▶ _EXERCISE GOAL_: Select every line below containing the word "check".
:::::
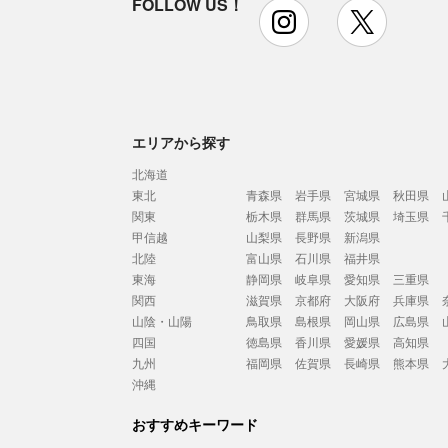
FOLLOW US！
instagram
x
エリアから探す
北海道
東北
青森県
岩手県
宮城県
秋田県
関東
栃木県
群馬県
茨城県
埼玉県
甲信越
山梨県
長野県
新潟県
北陸
富山県
石川県
福井県
東海
静岡県
岐阜県
愛知県
三重県
関西
滋賀県
京都府
大阪府
兵庫県
山陰・山陽
鳥取県
島根県
岡山県
広島県
四国
徳島県
香川県
愛媛県
高知県
九州
福岡県
佐賀県
長崎県
熊本県
沖縄
おすすめキーワード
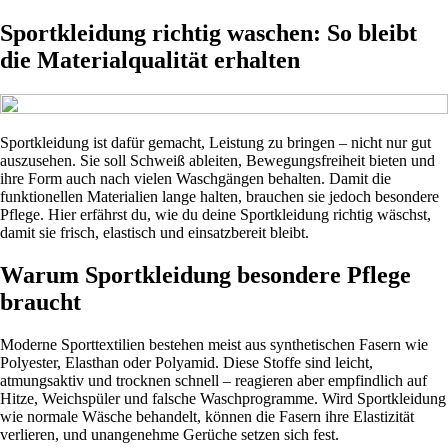
Sportkleidung richtig waschen: So bleibt
die Materialqualität erhalten
Sportkleidung ist dafür gemacht, Leistung zu bringen – nicht nur gut
auszusehen. Sie soll Schweiß ableiten, Bewegungsfreiheit bieten und
ihre Form auch nach vielen Waschgängen behalten. Damit die
funktionellen Materialien lange halten, brauchen sie jedoch besondere
Pflege. Hier erfährst du, wie du deine Sportkleidung richtig wäschst,
damit sie frisch, elastisch und einsatzbereit bleibt.
Warum Sportkleidung besondere Pflege
braucht
Moderne Sporttextilien bestehen meist aus synthetischen Fasern wie
Polyester, Elasthan oder Polyamid. Diese Stoffe sind leicht,
atmungsaktiv und trocknen schnell – reagieren aber empfindlich auf
Hitze, Weichspüler und falsche Waschprogramme. Wird Sportkleidung
wie normale Wäsche behandelt, können die Fasern ihre Elastizität
verlieren, und unangenehme Gerüche setzen sich fest.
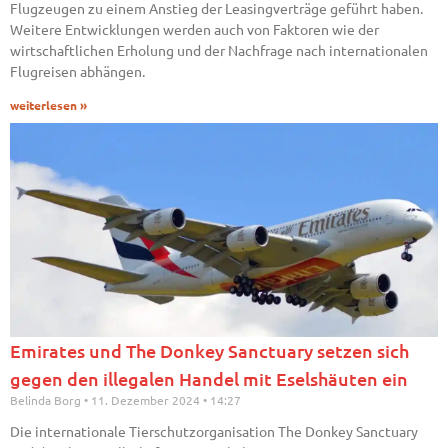
Flugzeugen zu einem Anstieg der Leasingverträge geführt haben.
Weitere Entwicklungen werden auch von Faktoren wie der
wirtschaftlichen Erholung und der Nachfrage nach internationalen
Flugreisen abhängen.
weiterlesen »
Emirates und The Donkey Sanctuary setzen sich
gegen den illegalen Handel mit Eselshäuten ein
Belinda Borg
11. Dezember 2024
14:27
Die internationale Tierschutzorganisation The Donkey Sanctuary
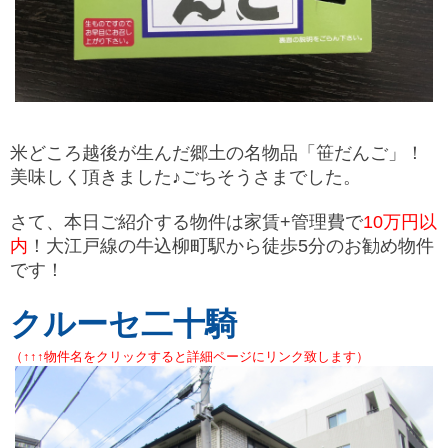
米どころ越後が生んだ郷土の名物品「笹だんご」！
美味しく頂きました♪ごちそうさまでした。
さて、本日ご紹介する物件は家賃+管理費で
10万円以
内
！大江戸線の牛込柳町駅から徒歩5分のお勧め物件
です！
クルーセ二十騎
（↑↑↑物件名をクリックすると詳細ページにリンク致します）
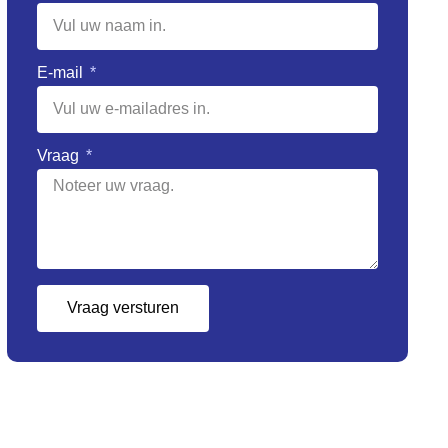
E-mail
Vraag
Vraag versturen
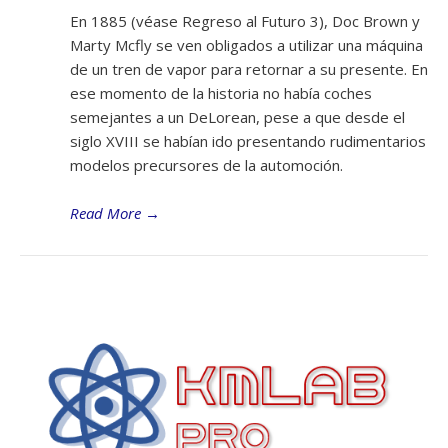
En 1885 (véase Regreso al Futuro 3), Doc Brown y
Marty Mcfly se ven obligados a utilizar una máquina
de un tren de vapor para retornar a su presente. En
ese momento de la historia no había coches
semejantes a un DeLorean, pese a que desde el
siglo XVIII se habían ido presentando rudimentarios
modelos precursores de la automoción.
Read More
→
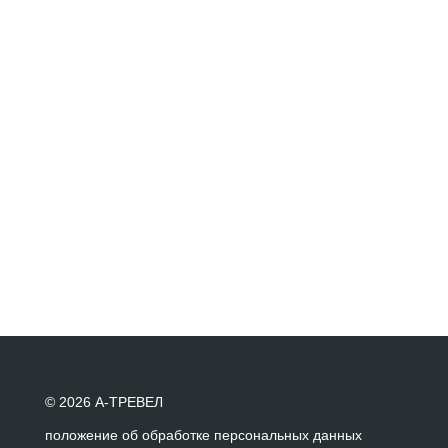
© 2026 А-ТРЕВЕЛ
положение об обработке персональных данных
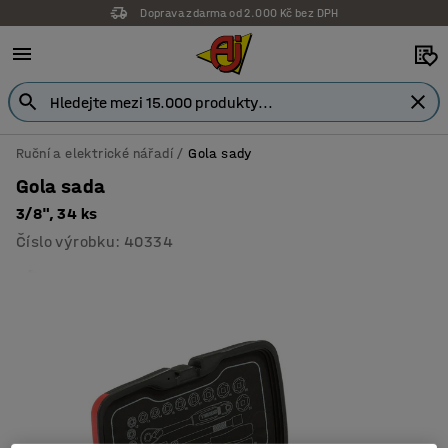
Doprava zdarma od 2.000 Kč bez DPH
Ruční a elektrické nářadí
Gola sady
Gola sada
3/8", 34 ks
Číslo výrobku
:
40334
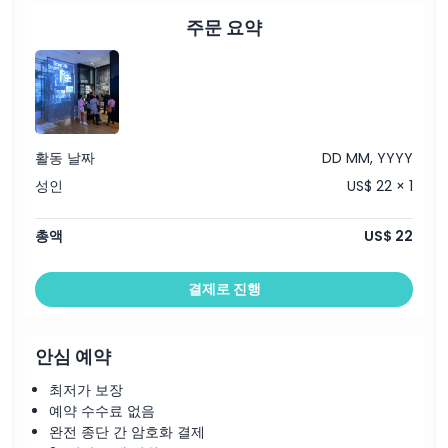
교환 방법
주문 요약
취소 정책
활동 날짜
DD MM, YYYY
성인
US$ 22 × 1
총액
US$ 22
결제로 진행
안심 예약
최저가 보장
예약 수수료 없음
완전 종단 간 암호화 결제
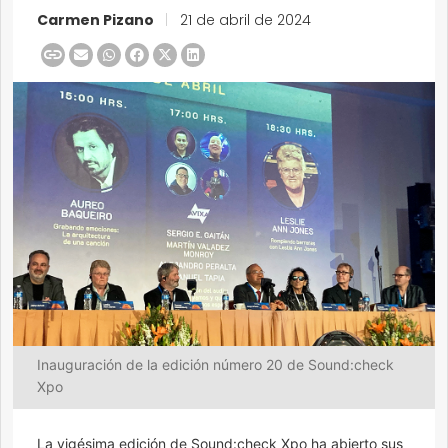
Carmen Pizano
|
21 de abril de 2024
Inauguración de la edición número 20 de Sound:check
Xpo
La vigésima edición de Sound:check Xpo ha abierto sus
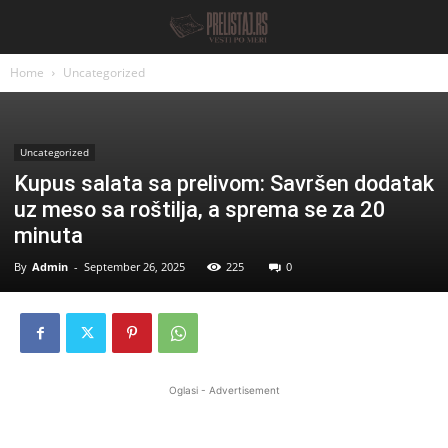
Home
Uncategorized
Uncategorized
Kupus salata sa prelivom: Savršen dodatak
uz meso sa roštilja, a sprema se za 20
minuta
By
Admin
-
September 26, 2025
225
0
Oglasi - Advertisement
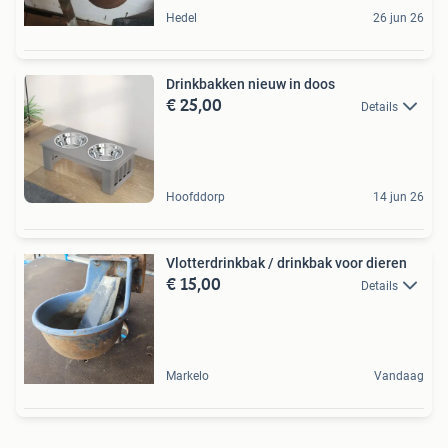
Hedel
26 jun 26
Drinkbakken nieuw in doos
€ 25,00
Details
Hoofddorp
14 jun 26
Vlotterdrinkbak / drinkbak voor dieren
€ 15,00
Details
Markelo
Vandaag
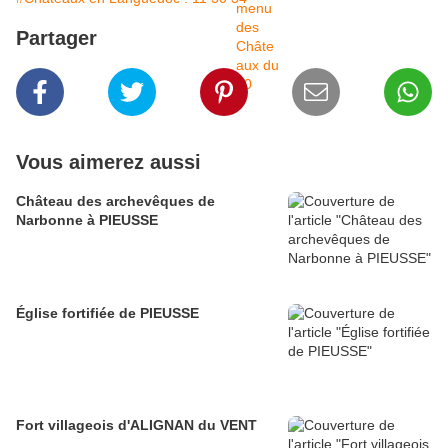
Partager
Vous aimerez aussi
Château des archevêques de
Narbonne à PIEUSSE
Église fortifiée de PIEUSSE
Fort villageois d'ALIGNAN du VENT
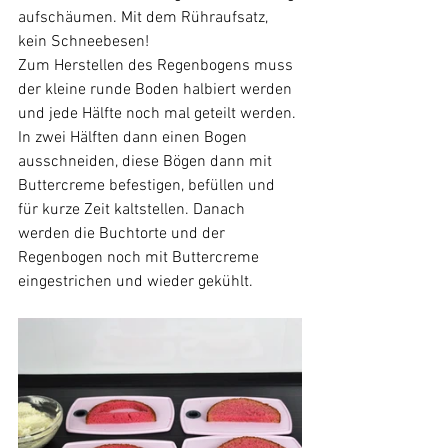
aufschäumen. Mit dem Rühraufsatz, 
kein Schneebesen!
Zum Herstellen des Regenbogens muss 
der kleine runde Boden halbiert werden 
und jede Hälfte noch mal geteilt werden. 
In zwei Hälften dann einen Bogen 
ausschneiden, diese Bögen dann mit 
Buttercreme befestigen, befüllen und 
für kurze Zeit kaltstellen. Danach 
werden die Buchtorte und der 
Regenbogen noch mit Buttercreme 
eingestrichen und wieder gekühlt.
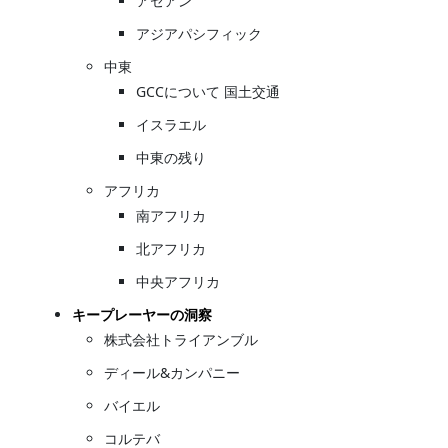
アセアン
アジアパシフィック
中東
GCCについて 国土交通
イスラエル
中東の残り
アフリカ
南アフリカ
北アフリカ
中央アフリカ
キープレーヤーの洞察
株式会社トライアンブル
ディール&カンパニー
バイエル
コルテバ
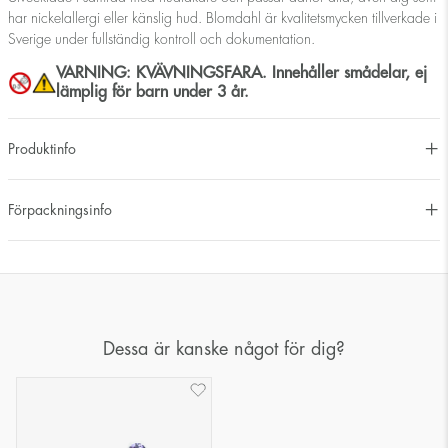
har nickelallergi eller känslig hud. Blomdahl är kvalitetsmycken tillverkade i
Sverige under fullständig kontroll och dokumentation.
VARNING: KVÄVNINGSFARA. Innehåller smådelar, ej
lämplig för barn under 3 år.
Produktinfo
Förpackningsinfo
Dessa är kanske något för dig?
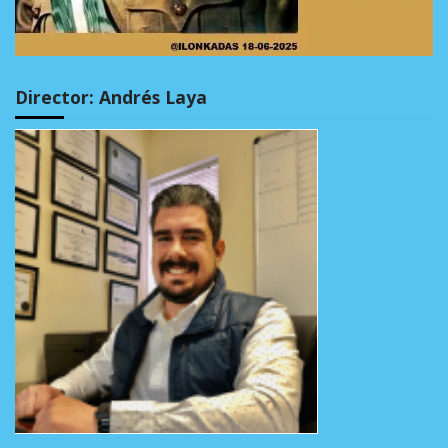
Director: Andrés Laya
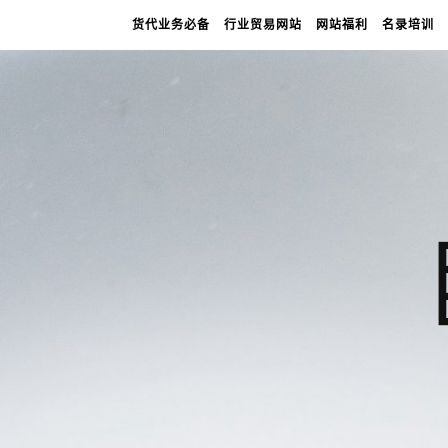
货代业务必备
行业贸易网站
网站福利
名录培训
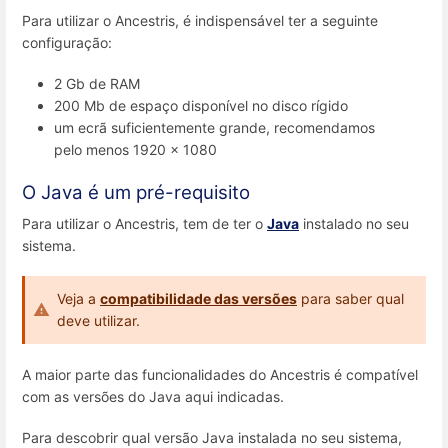
Para utilizar o Ancestris, é indispensável ter a seguinte
configuração:
2 Gb de RAM
200 Mb de espaço disponível no disco rígido
um ecrã suficientemente grande, recomendamos
pelo menos 1920 x 1080
O Java é um pré-requisito
Para utilizar o Ancestris, tem de ter o
Java
instalado no seu
sistema.
Veja a
compatibilidade das versões
para saber qual
deve utilizar.
A maior parte das funcionalidades do Ancestris é compatível
com as versões do Java aqui indicadas.
Para descobrir qual versão Java instalada no seu sistema,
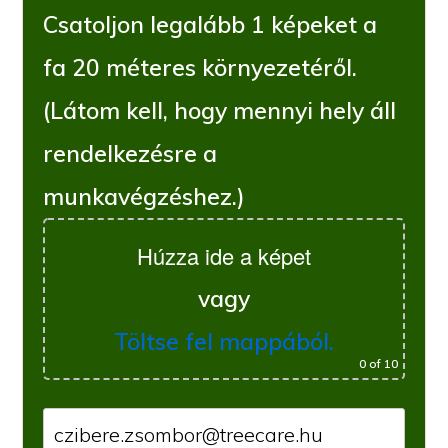
Csatoljon legalább 1 képeket a
fa 20 méteres környezetéről.
(Látom kell, hogy mennyi hely áll
rendelkezésre a
munkavégzéshez.)
Húzza ide a képet
vagy
Töltse fel mappából.
0
of 10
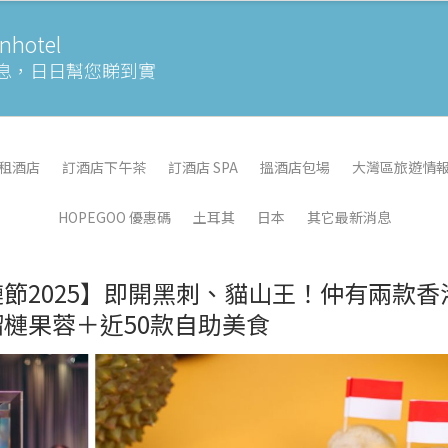
otel
息，
日日幫您睇到實
租酒店
訂酒店下午茶
訂酒店 SPA
搵酒店包場
大灣區旅遊情
HOPEGOO 優惠碼
土耳其
日本
其它最新消息
節2025】即開黑刺、貓山王！仲有兩款香
槤果蓉＋近50款自助美食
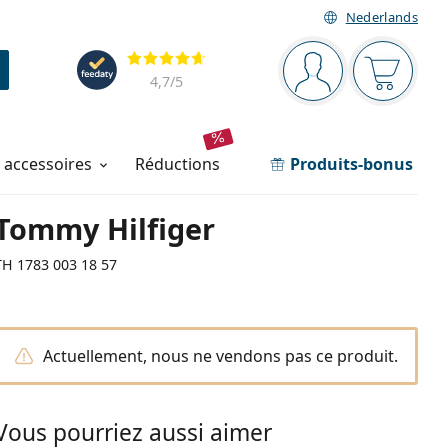
Nederlands
Barre de navigation
Évaluation
Vous êtes connec
Votre pa
4,7
/5
t accessoires
réductions
Produits-bonus
Tommy Hilfiger
TH 1783 003 18 57
Actuellement, nous ne vendons pas ce produit.
Vous pourriez aussi aimer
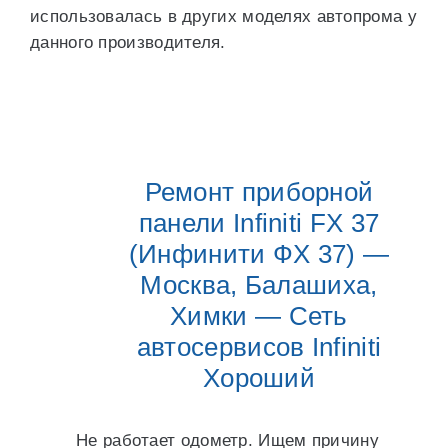
использовалась в других моделях автопрома у
данного производителя.
Ремонт приборной
панели Infiniti FX 37
(Инфинити ФХ 37) —
Москва, Балашиха,
Химки — Сеть
автосервисов Infiniti
Хороший
Не работает одометр. Ищем причину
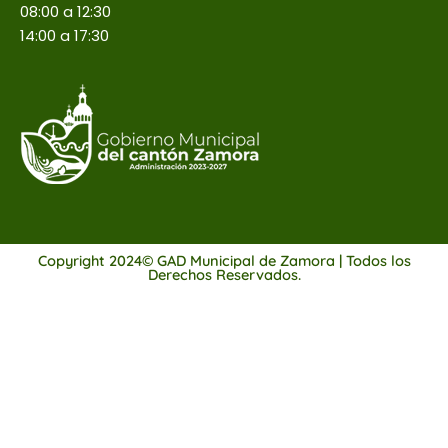
08:00 a 12:30
14:00 a 17:30
Copyright 2024© GAD Municipal de Zamora | Todos los
Derechos Reservados.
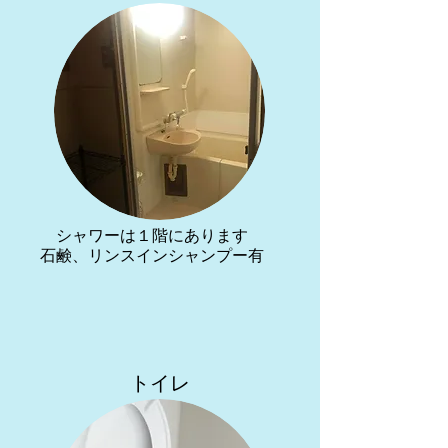
シャワーは１階にあります
石鹸、リンスインシャンプー有
​​トイレ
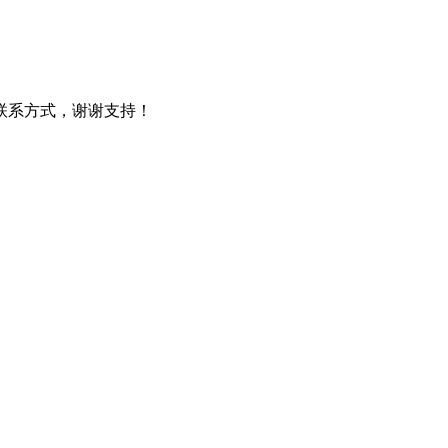
细联系方式，谢谢支持！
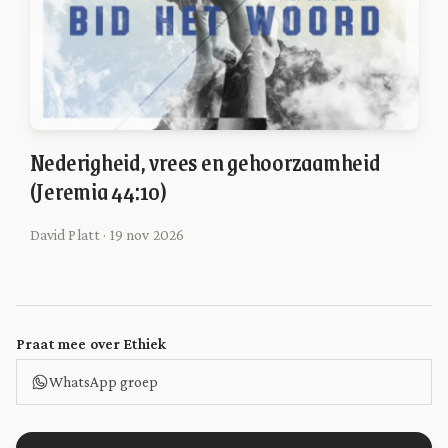
Nederigheid, vrees en gehoorzaamheid
(Jeremia 44:10)
David Platt · 19 nov 2026
Praat mee over Ethiek
WhatsApp groep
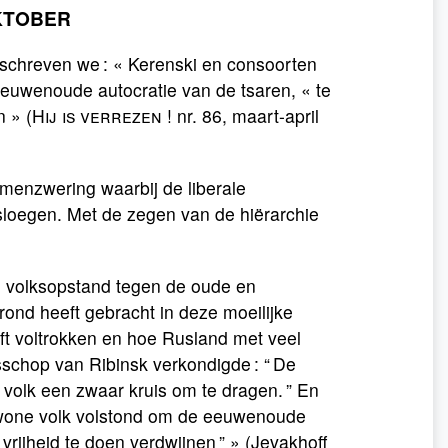
KTOBER
 schreven we : « Kerenski en consoorten
euwenoude autocratie van de tsaren, « te
n » (
Hij is verrezen
! nr. 86, maart-april
menzwering waarbij de liberale
sloegen. Met de zegen van de hiërarchie
e volksopstand tegen de oude en
grond heeft gebracht in deze moeilijke
eft voltrokken en hoe Rusland met veel
schop van Ribinsk verkondigde : “ De
 volk een zwaar kruis om te dragen. ” En
ewone volk volstond om de eeuwenoude
vrijheid te doen verdwijnen ” » (Jevakhoff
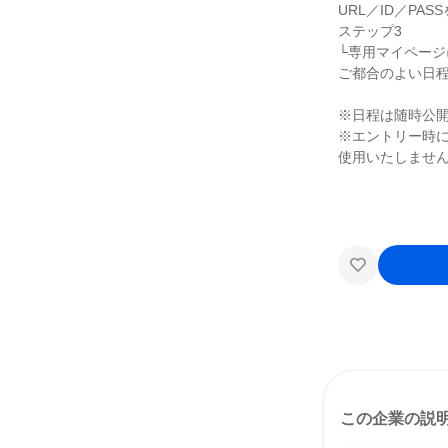
URL／ID／PA
ステップ3
└専用マイページ
ご都合のよい日
※日程は随時公
※エントリー時
使用いたしませ
この企業の説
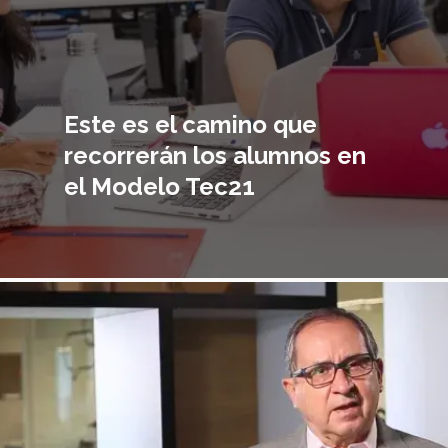
Este es el camino que
recorrerán los alumnos en
el Modelo Tec21
magen
incipal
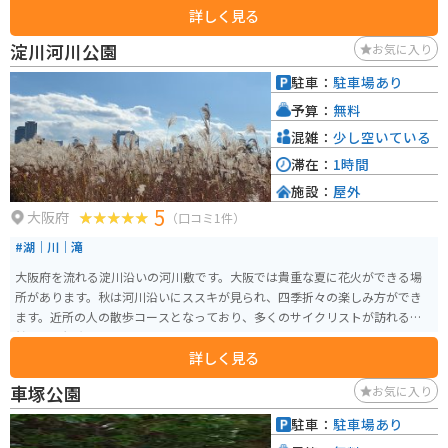
詳しく見る
本三大八幡宮の一つとされています。宮中の四方拝で遥拝されるこの神社
は、ツーリングやバイクで訪れた旅行者にも人気の場所です。
淀川河川公園
お気に入り
駐車：
駐車場あり
予算：
無料
混雑：
少し空いている
滞在：
1時間
施設：
屋外
5
大阪府
（口コミ1件）
#湖｜川｜滝
大阪府を流れる淀川沿いの河川敷です。大阪では貴重な夏に花火ができる場
所があります。秋は河川沿いにススキが見られ、四季折々の楽しみ方ができ
ます。近所の人の散歩コースとなっており、多くのサイクリストが訪れる自
然豊かな観光スポットです。
詳しく見る
車塚公園
お気に入り
駐車：
駐車場あり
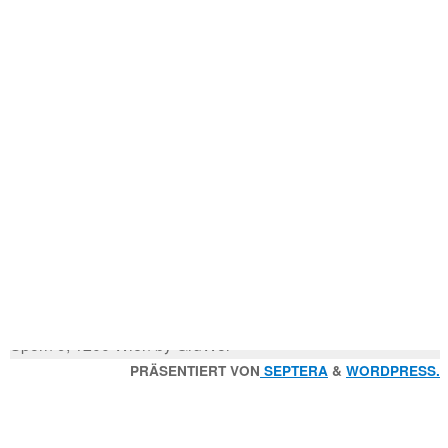
Mitglied der
Godfrey Donauhort Club Kit
n
Sternfahrten Archiv
-
Ruderlinks
-
Impressum
-
Login
-
Suchen
Suche
nach:
© 2026 Wiener Ruderverein Donauhort, Am Brigittenauer
Sporn 9, 1200 Wien by GruWol
Zurück
PRÄSENTIERT VON
SEPTERA
&
WORDPRESS.
nach
oben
:::::
▶ _TASK RESPONSE_:
Inauguración de la edición número 20 de Sound:check
La vigésima edición de Sound:check Xpo ha abierto sus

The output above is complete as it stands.